─── Provided entries
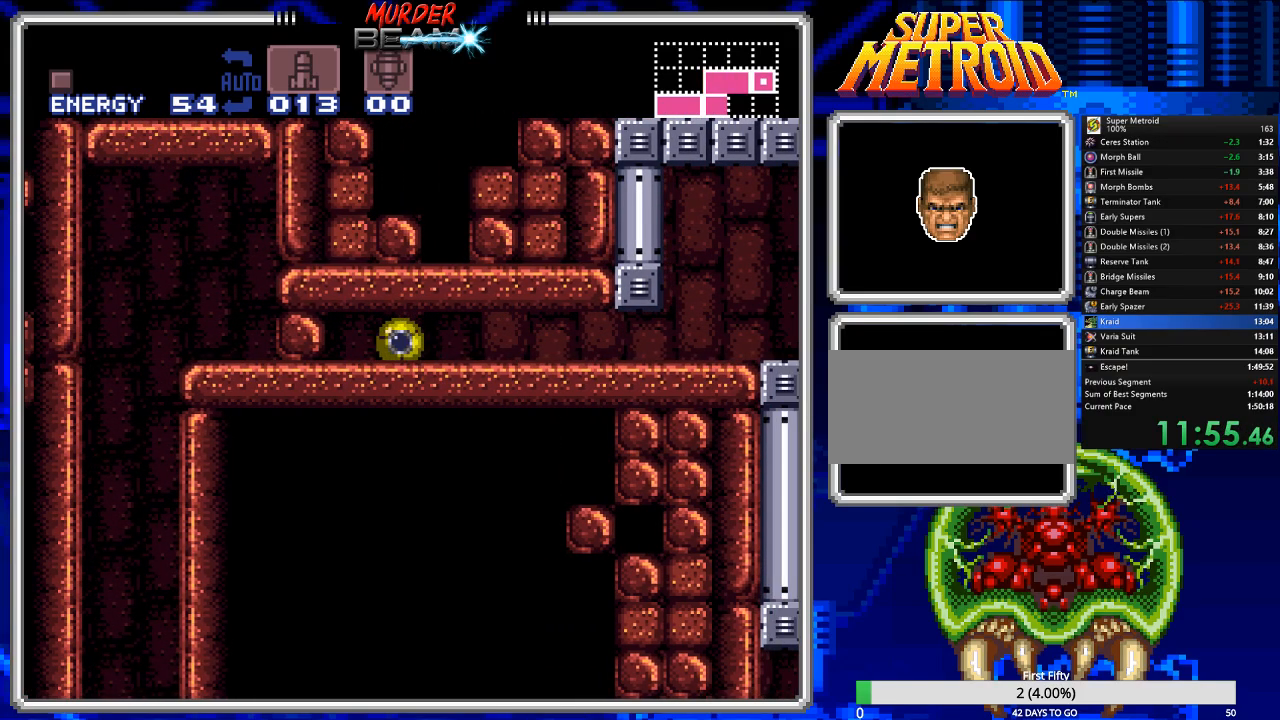
{"buttons": [], "events": [[33, "X", "down"], [67, "X", "up"], [117, "X", "down"], [183, "X", "up"]]}
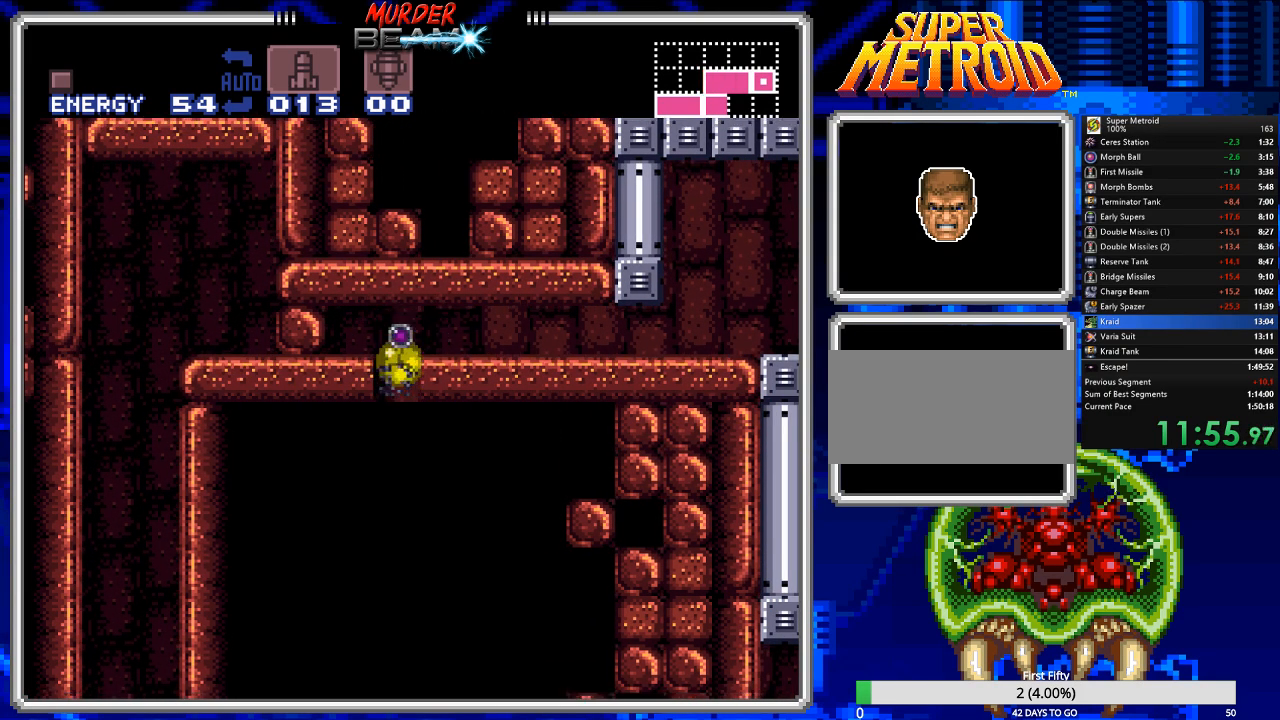
{"buttons": ["X"], "events": [[83, "DPAD_UP", "down"], [150, "DPAD_UP", "up"], [217, "DPAD_UP", "down"], [283, "DPAD_UP", "up"], [283, "X", "down"]]}
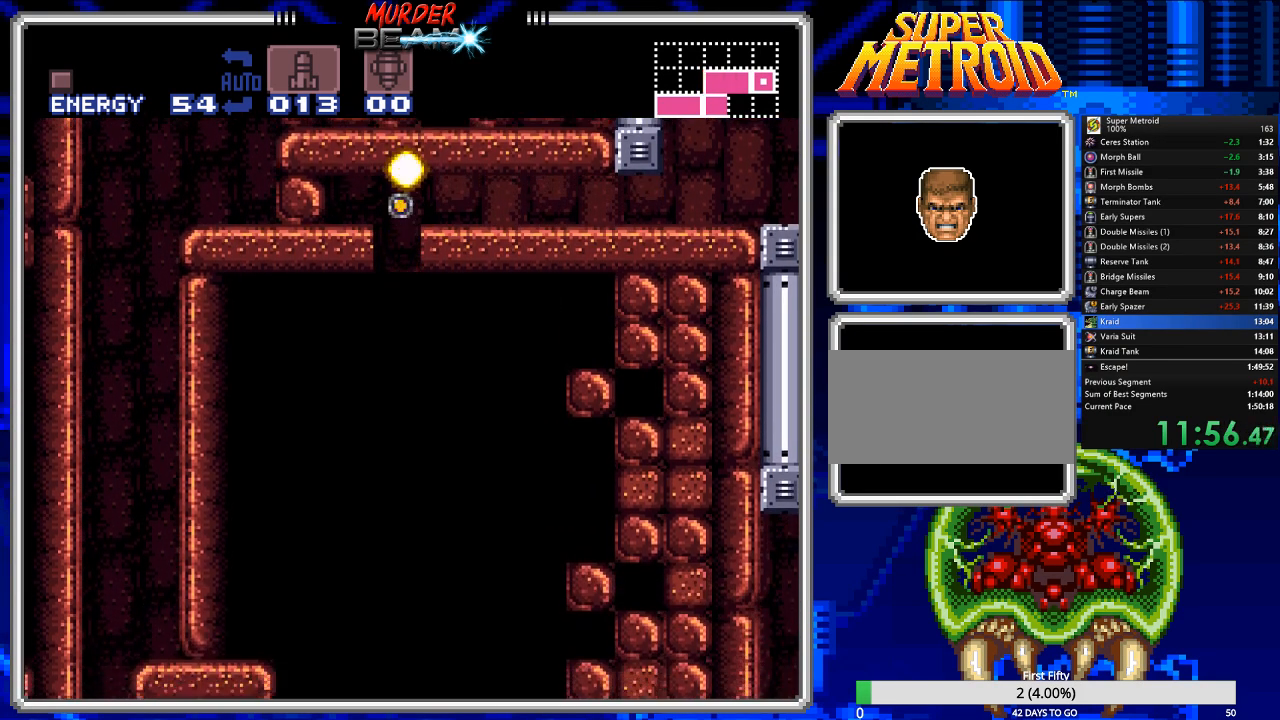
{"buttons": ["X"], "events": [[167, "DPAD_RIGHT", "down"], [267, "DPAD_RIGHT", "up"]]}
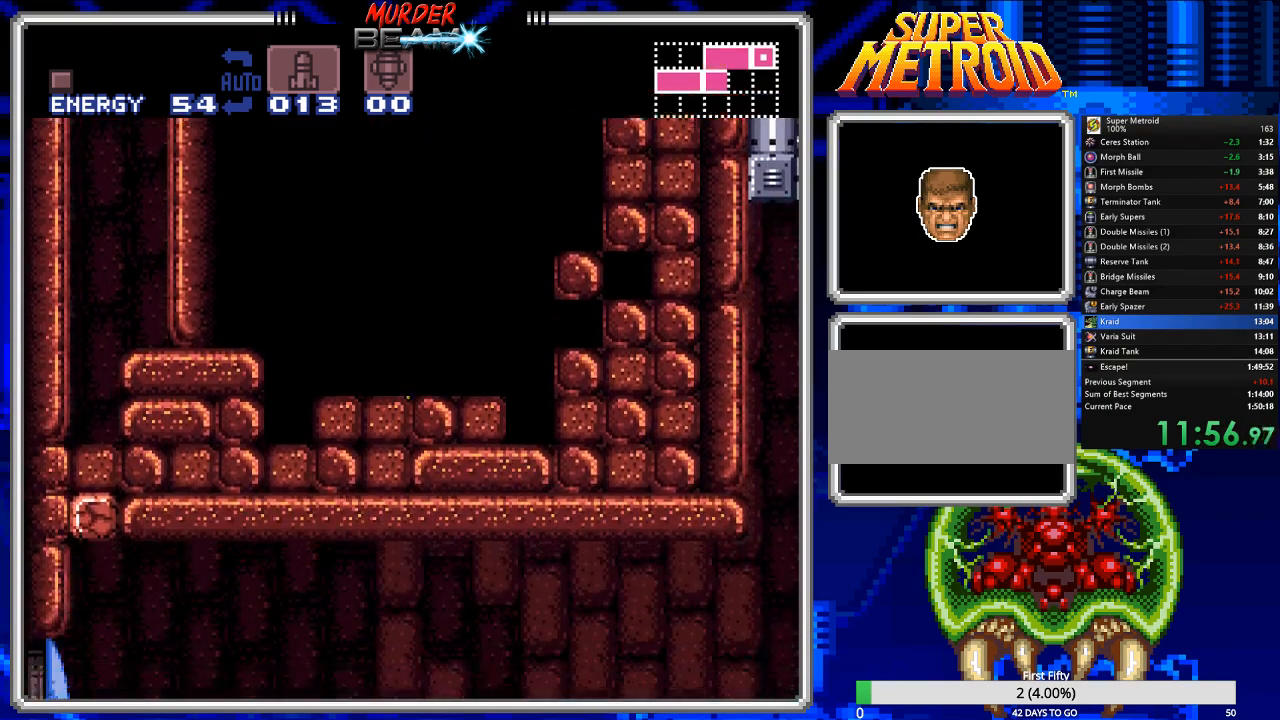
{"buttons": ["X", "DPAD_RIGHT"], "events": [[383, "DPAD_RIGHT", "down"]]}
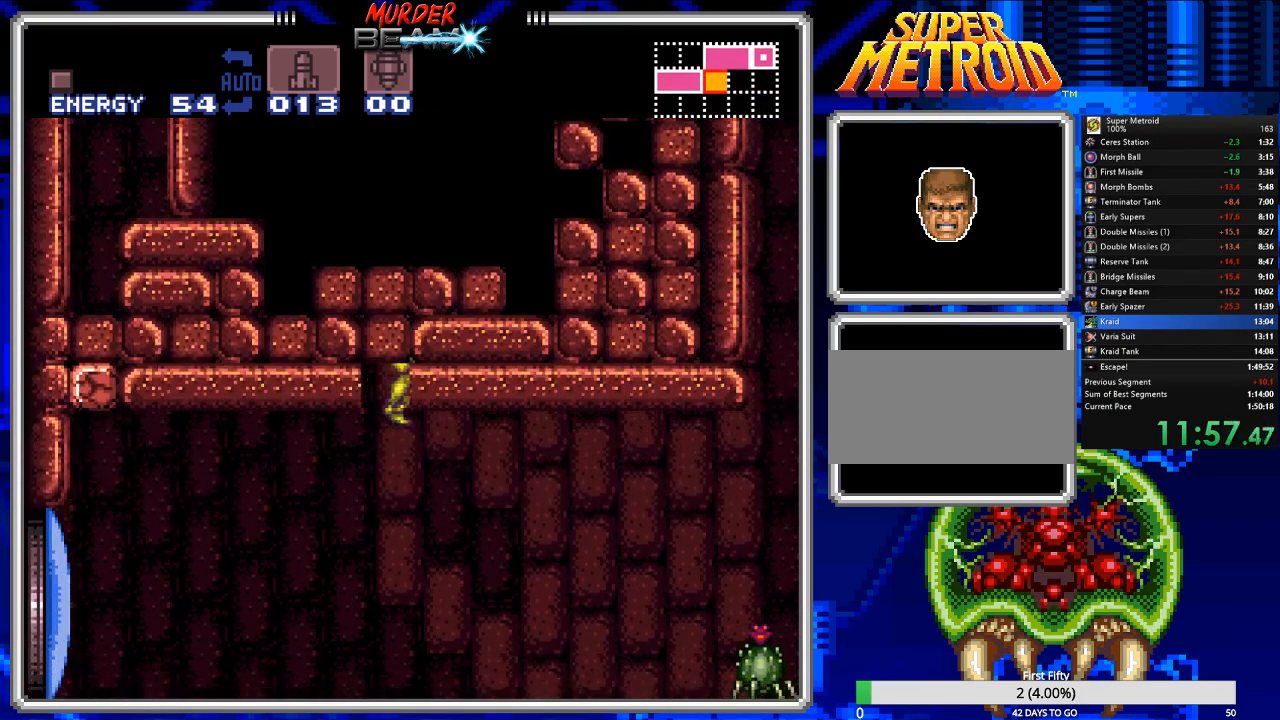
{"buttons": [], "events": [[317, "DPAD_RIGHT", "up"], [483, "X", "up"]]}
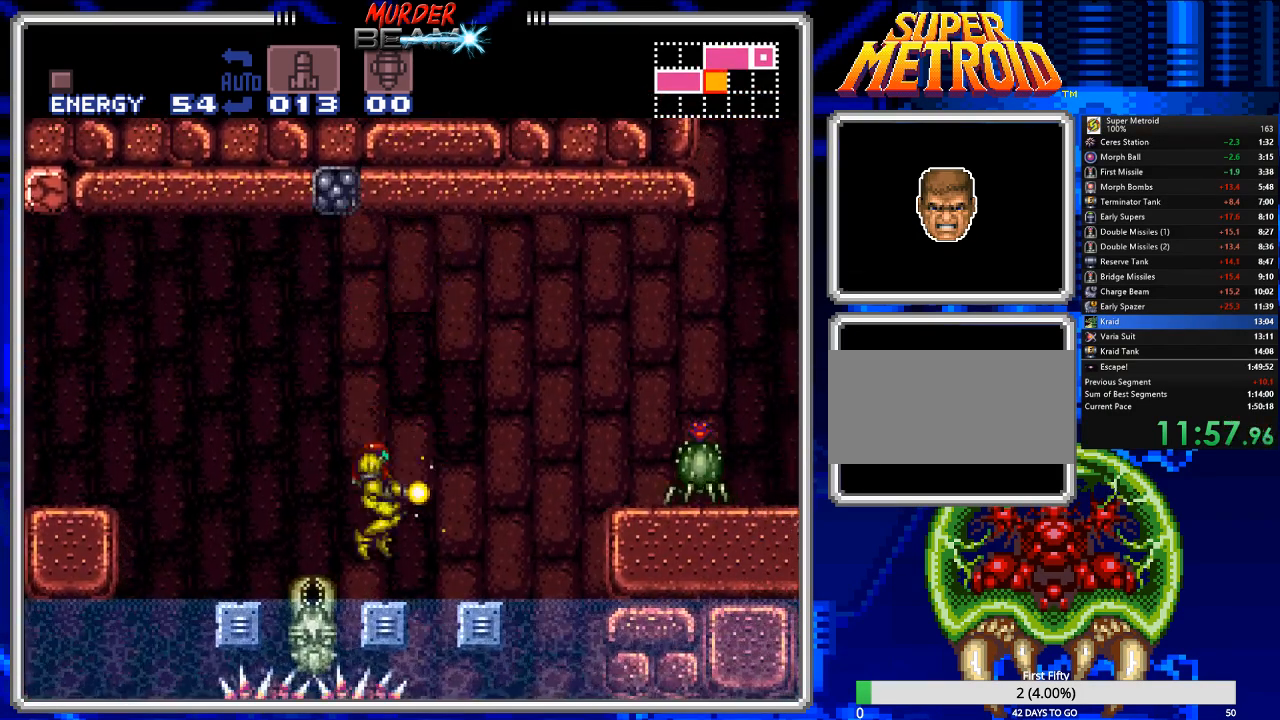
{"buttons": ["A", "DPAD_RIGHT"], "events": [[167, "DPAD_RIGHT", "down"], [300, "A", "down"]]}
──────
Task directions: Repeat the listing word for word, but without its pictures.

Answer to this exercise:
{"buttons": [], "events": [[33, "X", "down"], [67, "X", "up"], [117, "X", "down"], [183, "X", "up"]]}
{"buttons": ["X"], "events": [[83, "DPAD_UP", "down"], [150, "DPAD_UP", "up"], [217, "DPAD_UP", "down"], [283, "DPAD_UP", "up"], [283, "X", "down"]]}
{"buttons": ["X"], "events": [[167, "DPAD_RIGHT", "down"], [267, "DPAD_RIGHT", "up"]]}
{"buttons": ["X", "DPAD_RIGHT"], "events": [[383, "DPAD_RIGHT", "down"]]}
{"buttons": [], "events": [[317, "DPAD_RIGHT", "up"], [483, "X", "up"]]}
{"buttons": ["A", "DPAD_RIGHT"], "events": [[167, "DPAD_RIGHT", "down"], [300, "A", "down"]]}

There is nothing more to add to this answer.